Collateral status is not affected by the severity of disease even in the very elderly, according to a single-center study.
Small vessel disease (SVD) burden among patients with acute ischemic stroke of the anterior circulation does not appear to impact collateral flow, according to data from a single-center investigation of a restricted population. Still, the authors of the study, published online April 30, 2019, in Stroke, recommend that the impact of SVD burden on collateral flow deserves further evaluation.
“Small vessel disease may impair collateral flow in large-vessel occlusion treated by mechanical thrombectomy, [and] collateral flow status is a key factor for effective recanalization,” senior author Norbert Nighoghossian, MD, PhD (Pierre Wertheimer Hospital, Hospices Civils de Lyon, France), told Neurovascular Exchange in an email. “Increased resistance in the microcirculation may prevent the development of leptomeningeal collateral circulation,” he continued.
The investigators, led by Omer Faruk Eker, MD, PhD (Pierre Wertheimer Hospital), identified 240 patients (mean age 69 years; 49% female) admitted to their center for anterior circulation stroke between January 2013 and March 2018. All of the patients were treated by mechanical thrombectomy with or without thrombolysis and underwent baseline MRI. An SVD score ≥ 1 on MRI was considered severe. Pial collaterals were evaluated using the Higashida score, which was considered favorable when it was ≥ 3 on digital subtraction angiography.
Approximately half of the cohort had a cerebral SVD score of 0, 31% had a score of 1, 13% had a score of 2, and 5% had a score of 3. A favorable Higashida score was seen in 58% of the patients. Compared with those with an unfavorable Higashida score, those with a favorable score were more likely to be female (58% vs 38%; P = 0.002), have a lower baseline NIHSS score (mean 12 vs 17; P < 0.001), and have a higher DWI ASPECT score (mean 8 vs 6; P < 0.001).
No Association Found
Regression analyses revealed no impact of cerebral SVD score on the collaterality pattern (OR 1.11; 95% CI 0.82-1.50).

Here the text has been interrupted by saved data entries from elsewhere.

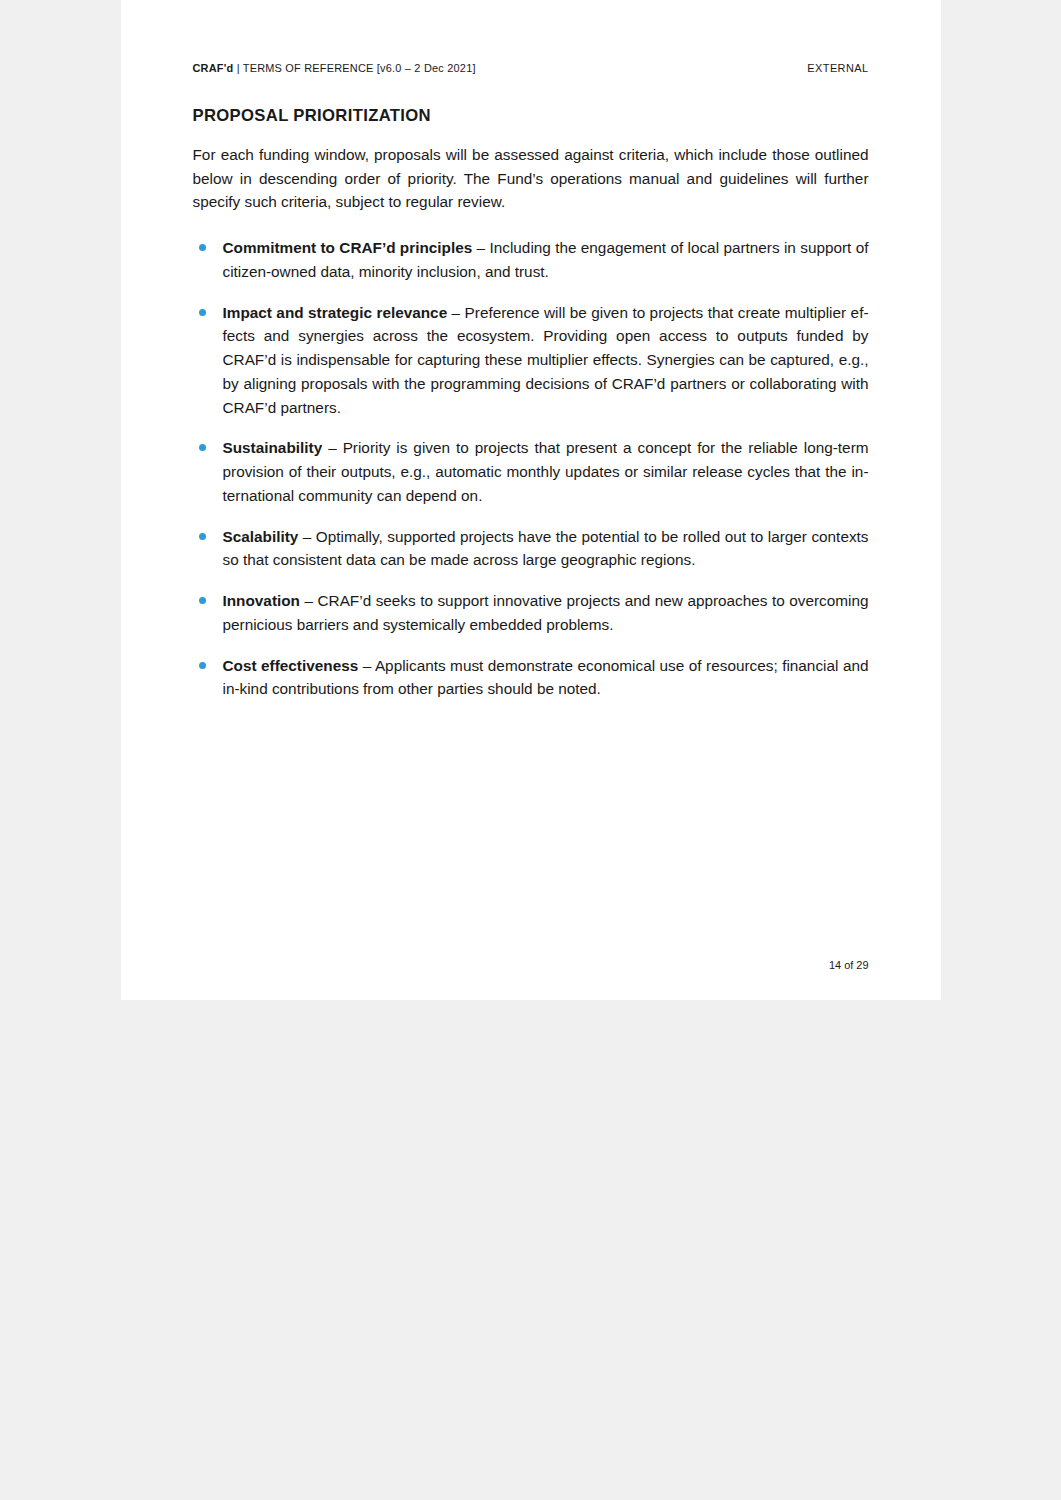CRAF'd | TERMS OF REFERENCE [v6.0 – 2 Dec 2021]
EXTERNAL
PROPOSAL PRIORITIZATION
For each funding window, proposals will be assessed against criteria, which include those outlined below in descending order of priority. The Fund’s operations manual and guidelines will further specify such criteria, subject to regular review.
Commitment to CRAF’d principles – Including the engagement of local partners in support of citizen-owned data, minority inclusion, and trust.
Impact and strategic relevance – Preference will be given to projects that create multiplier effects and synergies across the ecosystem. Providing open access to outputs funded by CRAF’d is indispensable for capturing these multiplier effects. Synergies can be captured, e.g., by aligning proposals with the programming decisions of CRAF’d partners or collaborating with CRAF’d partners.
Sustainability – Priority is given to projects that present a concept for the reliable long-term provision of their outputs, e.g., automatic monthly updates or similar release cycles that the international community can depend on.
Scalability – Optimally, supported projects have the potential to be rolled out to larger contexts so that consistent data can be made across large geographic regions.
Innovation – CRAF’d seeks to support innovative projects and new approaches to overcoming pernicious barriers and systemically embedded problems.
Cost effectiveness – Applicants must demonstrate economical use of resources; financial and in-kind contributions from other parties should be noted.
14 of 29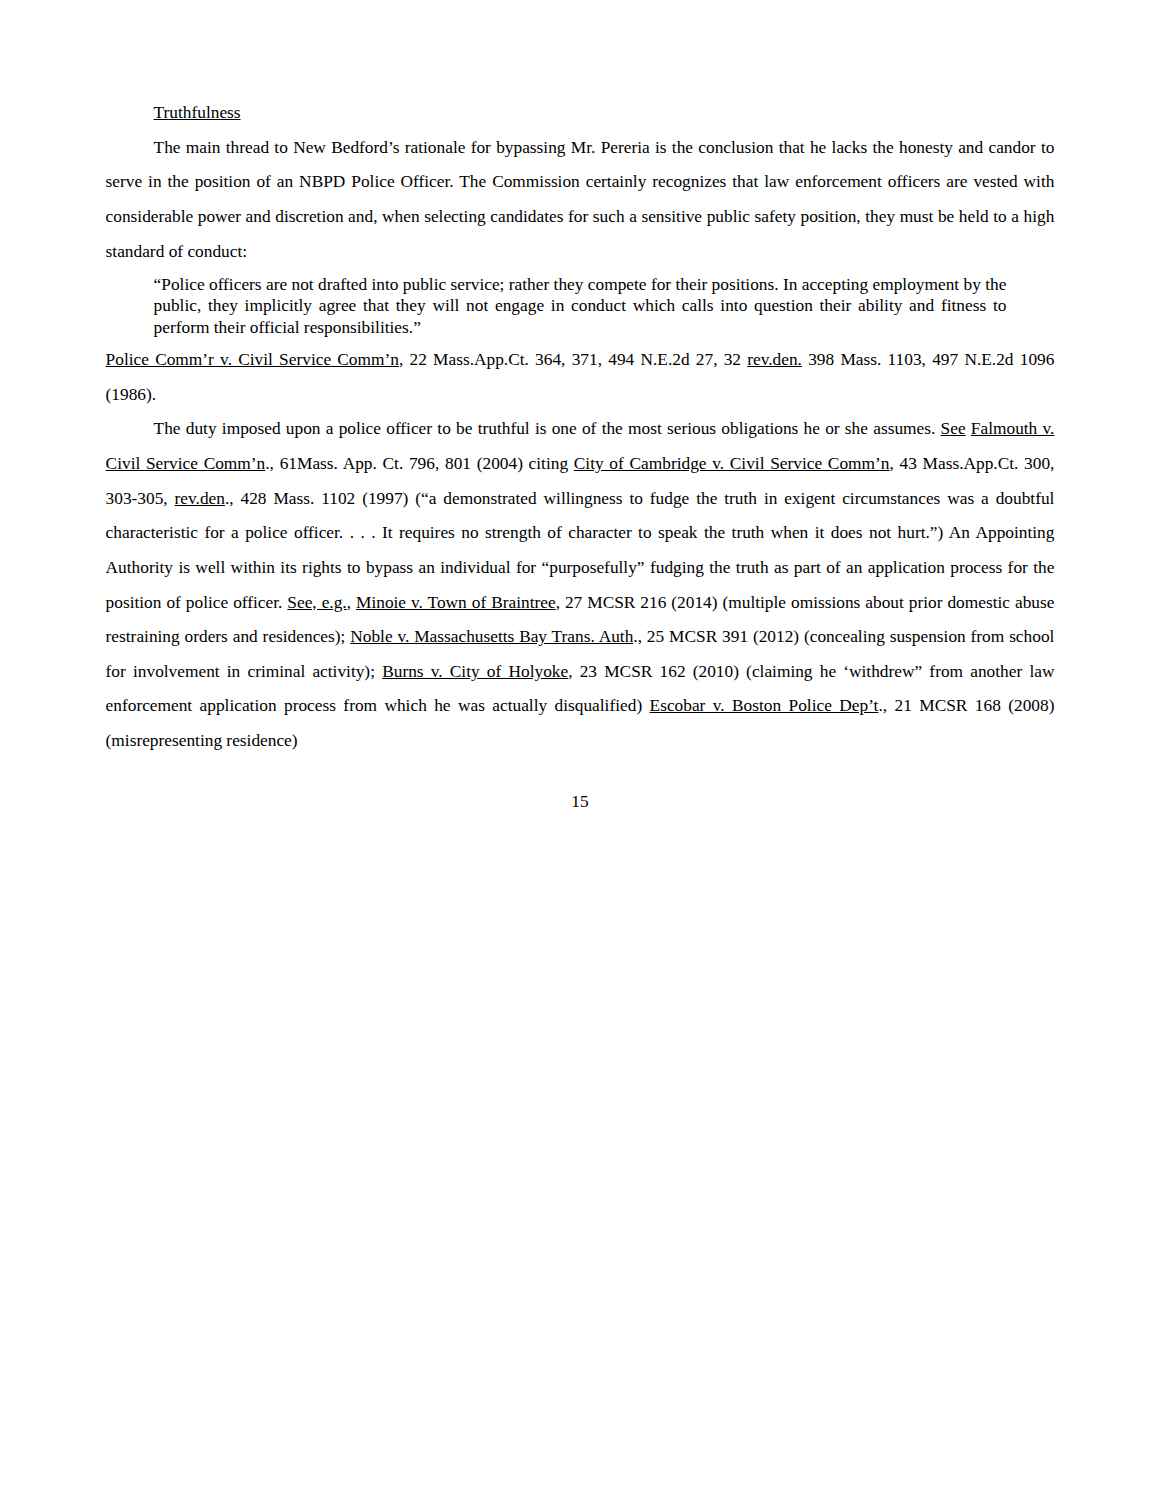Truthfulness
The main thread to New Bedford’s rationale for bypassing Mr. Pereria is the conclusion that he lacks the honesty and candor to serve in the position of an NBPD Police Officer. The Commission certainly recognizes that law enforcement officers are vested with considerable power and discretion and, when selecting candidates for such a sensitive public safety position, they must be held to a high standard of conduct:
“Police officers are not drafted into public service; rather they compete for their positions. In accepting employment by the public, they implicitly agree that they will not engage in conduct which calls into question their ability and fitness to perform their official responsibilities.”
Police Comm’r v. Civil Service Comm’n, 22 Mass.App.Ct. 364, 371, 494 N.E.2d 27, 32 rev.den. 398 Mass. 1103, 497 N.E.2d 1096 (1986).
The duty imposed upon a police officer to be truthful is one of the most serious obligations he or she assumes. See Falmouth v. Civil Service Comm’n., 61Mass. App. Ct. 796, 801 (2004) citing City of Cambridge v. Civil Service Comm’n, 43 Mass.App.Ct. 300, 303-305, rev.den., 428 Mass. 1102 (1997) (“a demonstrated willingness to fudge the truth in exigent circumstances was a doubtful characteristic for a police officer. . . . It requires no strength of character to speak the truth when it does not hurt.”) An Appointing Authority is well within its rights to bypass an individual for “purposefully” fudging the truth as part of an application process for the position of police officer. See, e.g., Minoie v. Town of Braintree, 27 MCSR 216 (2014) (multiple omissions about prior domestic abuse restraining orders and residences); Noble v. Massachusetts Bay Trans. Auth., 25 MCSR 391 (2012) (concealing suspension from school for involvement in criminal activity); Burns v. City of Holyoke, 23 MCSR 162 (2010) (claiming he ‘withdrew” from another law enforcement application process from which he was actually disqualified) Escobar v. Boston Police Dep’t., 21 MCSR 168 (2008) (misrepresenting residence)
15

“In our study, the collateral status was not affected by the severity of the SVD burden, even in very elderly despite a known increased prevalence of risk factors for SVD,” Eker and colleagues write.
They question, however, whether limitations of the study may explain the results. These include its single-center design in a selected population with a limited infarct extent and a high proportion with low SVD burden, use of 1.5 T and 3.0 T MRI (which may have underestimated the number of cerebral microbleeds), and use of fluid-attenuated inversion recovery imaging instead of T2-weighted sequence (which may have underestimated perivascular spaces enlargement). They also failed to take into account the impact that previous TIAs might have had on SVD burden severity.
“Middle cerebral artery territory microvascular resistance assessment using sonographic measures (eg, pulsatility and resistive indexes) may provide additional quantitative data to explore the impact of the SVD burden,” Eker and colleagues write, adding, “Further studies coupling brain perfusion and morphological analysis might also be of interest.”
Such continued research is important, Nighoghossian told NVX, because it may help identify drugs that can “decrease microcirculation resistance in patients with significant SVD burden treated by thrombectomy, in order to prevent [the] no reflow phenomenon following recanalization.”
Eker OF, Rascle L, Cho TH, et al. Stroke. 2019;Epub ahead of print.
Nighoghossian reports no relevant conflicts of interest.